(EXERCISES)
1. From the GuC submission thread, retype the passage starting at "On 03/06/2021 04:41, Matthew" and ending at "dodgy as well.".
2. Name every person mentioned in the GuC submission thread, in order of first appearance.

(GIVEN TEXT)
──────

[Intel-gfx] [RFC PATCH 00/97] Basic GuC submission support in the i915

Thu Jun 3 10:52:05 UTC 2021

On 03/06/2021 04:41, Matthew Brost wrote:
> On Wed, Jun 02, 2021 at 08:57:02PM +0200, Daniel Vetter wrote:
>> On Wed, Jun 2, 2021 at 5:27 PM Tvrtko Ursulin
>> <tvrtko.ursulin at linux.intel.com> wrote:
>>> On 25/05/2021 17:45, Matthew Brost wrote:
>>>> On Tue, May 25, 2021 at 11:32:26AM +0100, Tvrtko Ursulin wrote:
>>>>>    * Context pinning code with it's magical two adds, subtract and cmpxchg is
>>>>> dodgy as well.
>>>>
>>>> Daniele tried to remove this and it proved quite difficult + created
>>>> even more races in the backend code. This was prior to the pre-pin and
>>>> post-unpin code which makes this even more difficult to fix as I believe
>>>> these functions would need to be removed first. Not saying we can't
>>>> revisit this someday but I personally really like it - it is a clever
>>>> way to avoid reentering the pin / unpin code while asynchronous things
>>>> are happening rather than some complex locking scheme. Lastly, this code
>>>> has proved incredibly stable as I don't think we've had to fix a single
>>>> thing in this area since we've been using this code internally.
>>>
>>> Pretty much same as above. The code like:
>>>
>>> static inline void __intel_context_unpin(struct intel_context *ce)

──────

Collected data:
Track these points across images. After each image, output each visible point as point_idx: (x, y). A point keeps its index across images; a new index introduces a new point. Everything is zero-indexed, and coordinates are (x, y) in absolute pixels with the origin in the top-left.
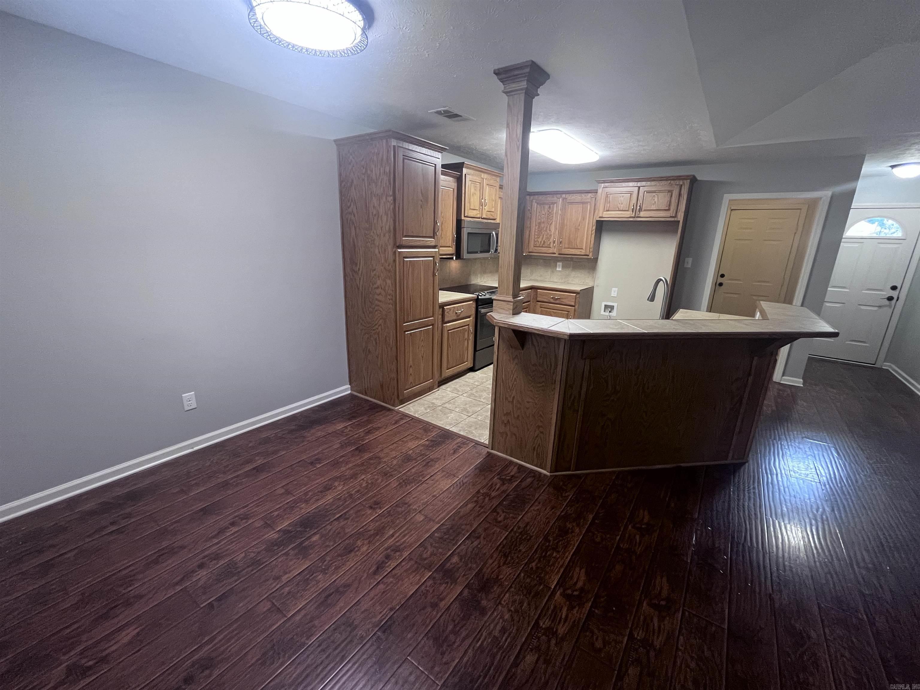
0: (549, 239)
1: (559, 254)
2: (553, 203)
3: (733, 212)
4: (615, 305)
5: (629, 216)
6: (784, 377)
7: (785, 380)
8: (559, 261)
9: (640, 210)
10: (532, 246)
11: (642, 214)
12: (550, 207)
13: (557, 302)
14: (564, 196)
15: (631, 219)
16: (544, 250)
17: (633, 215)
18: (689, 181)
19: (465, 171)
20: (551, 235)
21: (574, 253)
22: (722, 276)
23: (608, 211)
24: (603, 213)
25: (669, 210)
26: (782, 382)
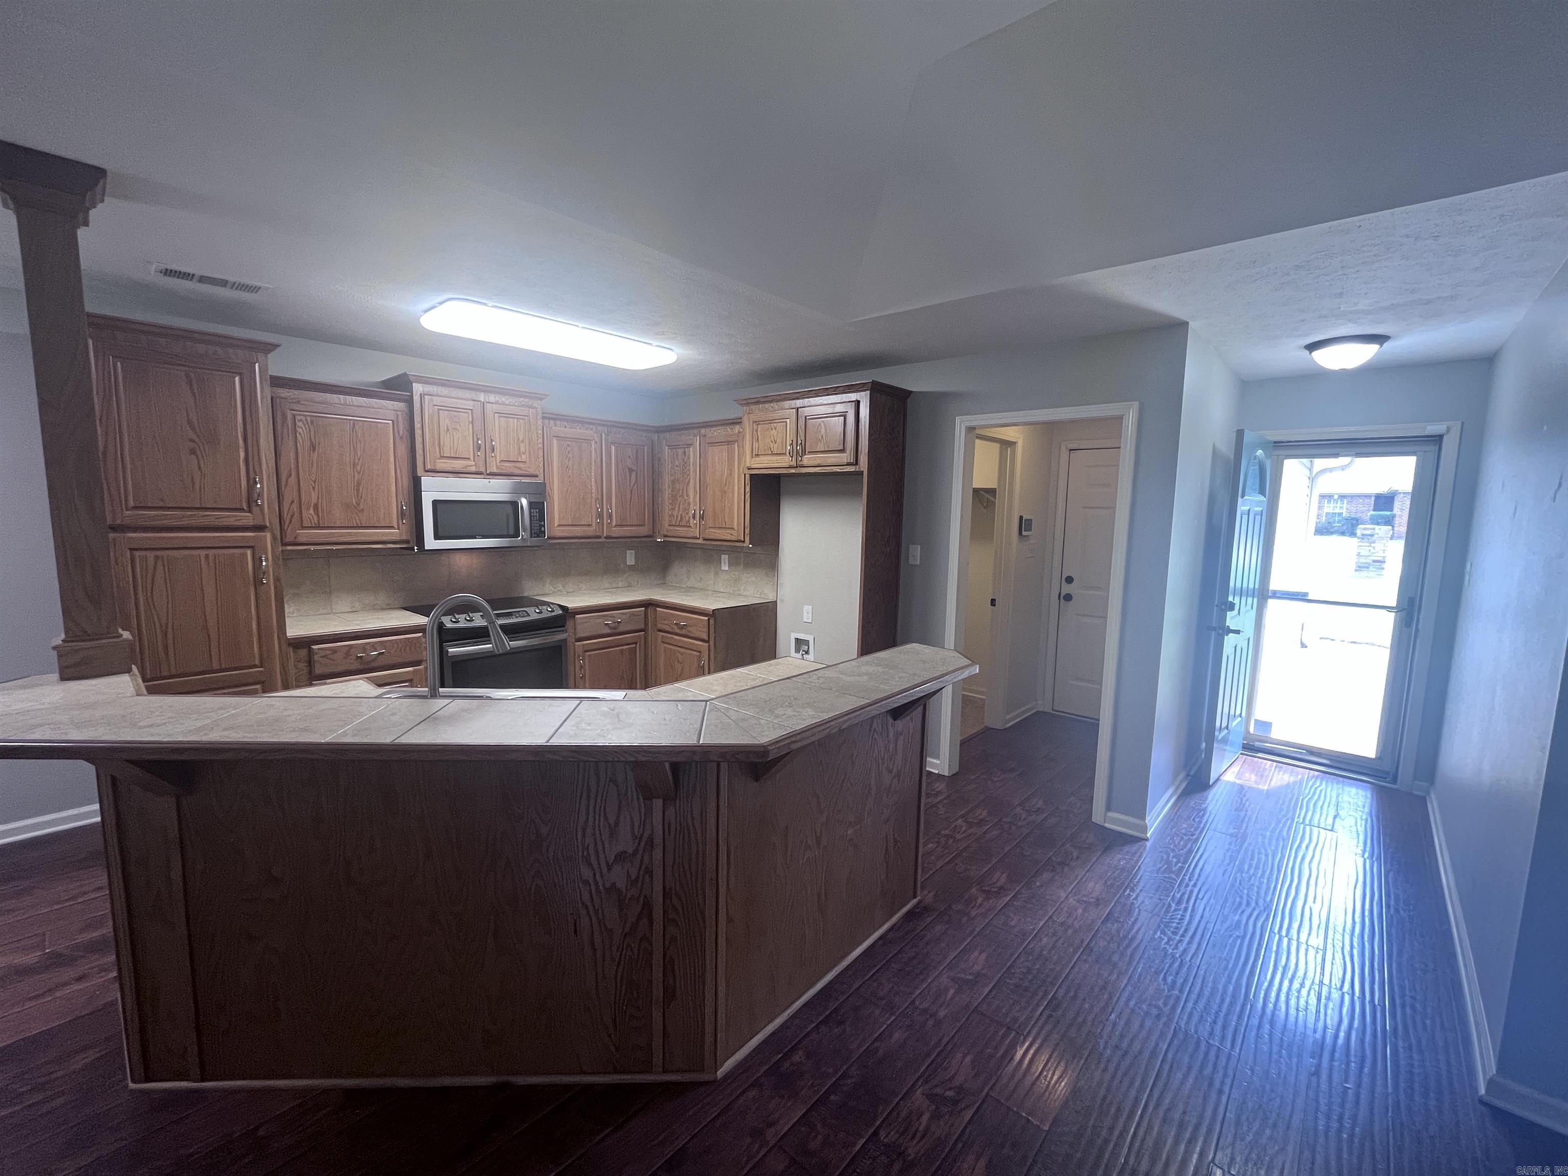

──────

(EXERCISE ANSWERS)
1.
On 03/06/2021 04:41, Matthew Brost wrote:
> On Wed, Jun 02, 2021 at 08:57:02PM +0200, Daniel Vetter wrote:
>> On Wed, Jun 2, 2021 at 5:27 PM Tvrtko Ursulin
>> <tvrtko.ursulin at linux.intel.com> wrote:
>>> On 25/05/2021 17:45, Matthew Brost wrote:
>>>> On Tue, May 25, 2021 at 11:32:26AM +0100, Tvrtko Ursulin wrote:
>>>>>    * Context pinning code with it's magical two adds, subtract and cmpxchg is
>>>>> dodgy as well.

2.
Matthew Brost
Daniel Vetter
Tvrtko Ursulin
Daniele